Some veterans feel disconnected from community and lack a sense of purpose when they return home.
“When you tell a progressive you served in a war, they look at you as if you were a gang member, and they look for an explanation as to why you joined,” said Adam Weinstein, a research fellow at the Quincy Institute and a Marine veteran. “Conservatives will often shower praise on you and put you on a bizarre pedestal. Neither of those interactions feels particularly authentic.”
In military families, scholars find what they call secondary traumatic distress, symptoms of anxiety stemming from a service member’s combat-related trauma and complicated feelings about family traditions that compelled many to serve.
June Heston’s husband, Mike Heston, died in 2018 of cancer that doctors said was related to exposure to toxins during his deployment with the National Guard. “He was the soldier and if asked to go again would have,” she said. “It was hard for him, a man who loved his country and our military, to tell our son, ‘Do not join.’”
The number of calls to a crisis hotline for veterans has increased in recent weeks, a spokesman for the Department of Veterans Affairs said, adding that it was not clear whether it was related to the situation in Afghanistan.
“It’s entirely natural to feel a range of emotions about the latest developments in Afghanistan, and if you are feeling depressed, angry, heartbroken or anything else,” Denis McDonough, the secretary of veterans affairs, said in a statement.
Veterans grappling with the effects of 20 years of wars are reaching beyond the battlefield by running for office, trying to shape foreign policy and pushing legislation to enhance benefits. New organizations for veterans focused on community service, education and political engagement have begun to replace older and less diverse groups.
The wounds of this generation are deep, said Peter D. Feaver, a professor of political science at Duke University. “We should not pretend they are not.”
“But nor should we pretend this prevents society from moving forward or that it is paralyzing,” he added. “These are the same issues the Greatest Generation had to wrestle with, and what we have learned is that even wounded people can accomplish a great deal.”

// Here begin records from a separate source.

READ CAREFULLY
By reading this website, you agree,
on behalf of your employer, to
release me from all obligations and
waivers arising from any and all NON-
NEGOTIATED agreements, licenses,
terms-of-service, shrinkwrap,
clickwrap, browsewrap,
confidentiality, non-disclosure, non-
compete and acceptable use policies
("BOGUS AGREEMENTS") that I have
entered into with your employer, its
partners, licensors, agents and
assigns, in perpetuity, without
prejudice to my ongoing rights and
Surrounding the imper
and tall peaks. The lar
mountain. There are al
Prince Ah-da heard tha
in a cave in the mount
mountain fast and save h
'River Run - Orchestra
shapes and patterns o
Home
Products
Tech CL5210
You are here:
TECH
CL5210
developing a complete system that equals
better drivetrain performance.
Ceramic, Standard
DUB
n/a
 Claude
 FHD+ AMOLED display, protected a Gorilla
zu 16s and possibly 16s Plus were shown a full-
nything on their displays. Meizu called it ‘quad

Major Schueman said he had worked through his experiences with death and disappointment through literature like “The Things They Carried,” the 1990 Vietnam War rumination.
“I think young men that join the infantry want to validate themselves under fire. You don’t have time to feel. It comes down to Kipling’s ‘If—,’” he said, referring to the poem published in 1910. “If I can keep my head, right, I can have equanimity at all times in the middle of the storms.”
Seeing the current state of Afghanistan “causes an immediate emotional reaction,” Major Schueman said, “and then I have to immediately separate it. Because it is a spiral of doom, a cycle of death, and I cannot go there.”